RESULTS: All four cases exhibited variations in the NSD1 gene, with the identification of four previously unreported de novo variants, each specific to one case.Specifically, Case 1 carried the NSD1 (NM_022455): c.2686 C > T(p.Q896X) variant, Case 2 had the NSD1 (NM_022455): c.2858_2859delCT(p.S953X) variant, Case 3 displayed a chromosomal aberration, chr5: 5q35.2q35.3(176,516,604-176,639,249)×1, which encompassed the 5\'-untranslated region of NSD1, and Case 4 harbored the NSD1 (NM_022455): c.6397T > G(p.C2133G) variant.
CONCLUSIONS: This study not only provided precise diagnoses for these cases but also supplied significant evidence to facilitate informed consultations. Furthermore, our findings expanded the spectrum of mutations associated with SOTOS.
摘要:
目的:Sotos综合征(SOTOS)是一种罕见的遗传病,表现出以下独特特征:产前过度生长,面部异常,智力残疾。这种疾病通常与核受体结合SET结构域蛋白1(NSD1)基因的单倍体不足有关。我们调查了4例以早发性过度生长和发育迟缓为特征的儿科病例。这项研究的主要目的是实现准确的遗传诊断。
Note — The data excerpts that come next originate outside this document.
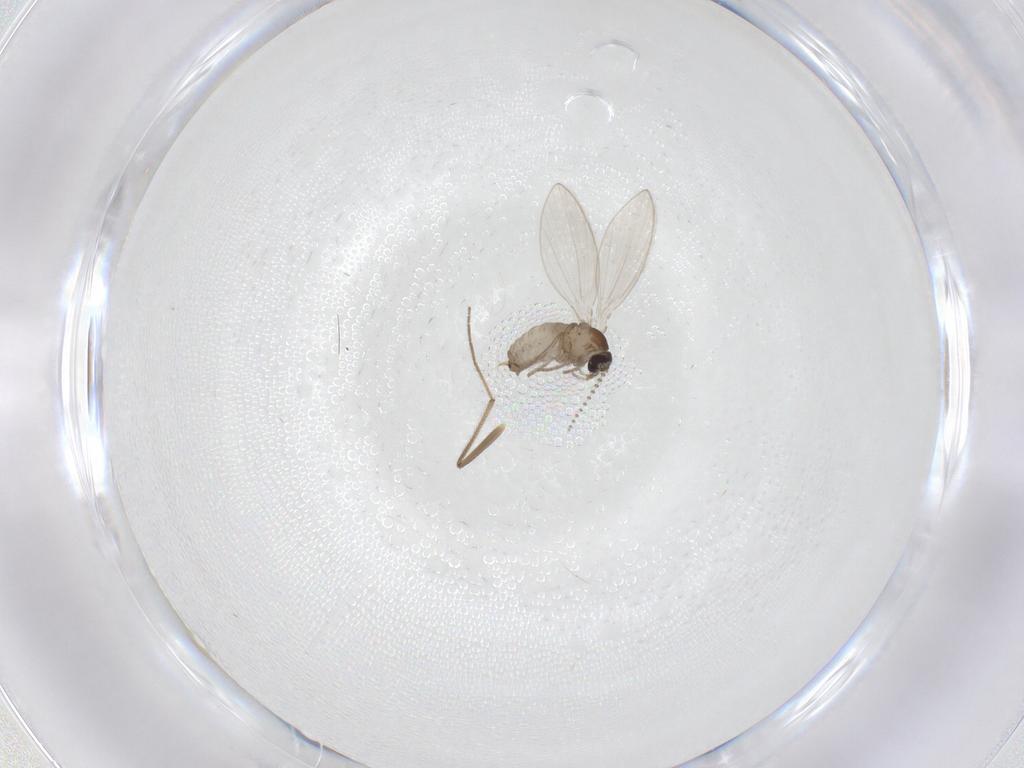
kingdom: Animalia
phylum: Arthropoda
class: Insecta
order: Diptera
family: Psychodidae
■一种包括染色体核型分析的序贯分析方法,整个外显子组测序,并进行微阵列分析。
结果:所有4例病例均表现出NSD1基因变异,通过鉴定四个以前未报告的从头变体,每个具体到一个案例。具体来说,案例1携带NSD1(NM_022455):c.2686C>T(p。Q896X)变体,案例2具有NSD1(NM_022455):c.2858_2859delCT(p。3953X)变体,病例3显示染色体畸变,chr5:5q35.2q35.3(176,516,604-176,639,249)×1,包含NSD1的5'-非翻译区,案例4包含NSD1(NM_022455):c.6397T>G(p。C2133G)变体。
结论:这项研究不仅为这些病例提供了精确的诊断,而且为促进知情咨询提供了重要的证据。此外,我们的发现扩大了与SOTOS相关的突变范围.
■一种包括染色体核型分析的序贯分析方法,整个外显子组测序,并进行微阵列分析。
结果:所有4例病例均表现出NSD1基因变异,通过鉴定四个以前未报告的从头变体,每个具体到一个案例。具体来说,案例1携带NSD1(NM_022455):c.2686C>T(p。Q896X)变体,案例2具有NSD1(NM_022455):c.2858_2859delCT(p。3953X)变体,病例3显示染色体畸变,chr5:5q35.2q35.3(176,516,604-176,639,249)×1,包含NSD1的5'-非翻译区,案例4包含NSD1(NM_022455):c.6397T>G(p。C2133G)变体。
结论:这项研究不仅为这些病例提供了精确的诊断,而且为促进知情咨询提供了重要的证据。此外,我们的发现扩大了与SOTOS相关的突变范围.